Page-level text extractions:
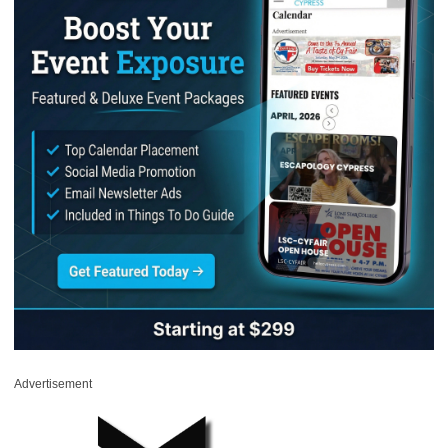
Advertisement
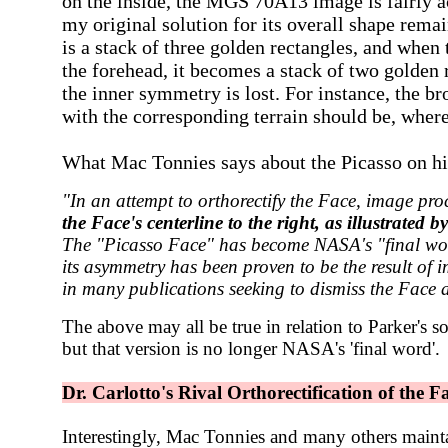
on the inside, the
MGS 70A13
image is fairly 
my original solution for its overall shape rem
is a stack of three golden rectangles, and when
the forehead, it becomes a stack of two golden r
the inner symmetry is lost. For instance, the b
with the corresponding terrain should be, where
What Mac Tonnies says about the Picasso on hi
"In an attempt to orthorectify the Face, image pro
the Face's centerline to the right, as illustrated 
The "Picasso Face" has become NASA's "final word"
its asymmetry has been proven to be the result of 
in many publications seeking to dismiss the Face as
The above may all be true in relation to Parker's so
but that version is no longer NASA's 'final word'.
Dr. Carlotto's Rival Orthorectification of the F
Interestingly, Mac Tonnies and many others mainta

About this task:
Nothing but a number is expected: the count of lines in the data that include the word "golden".

Problem solution:
2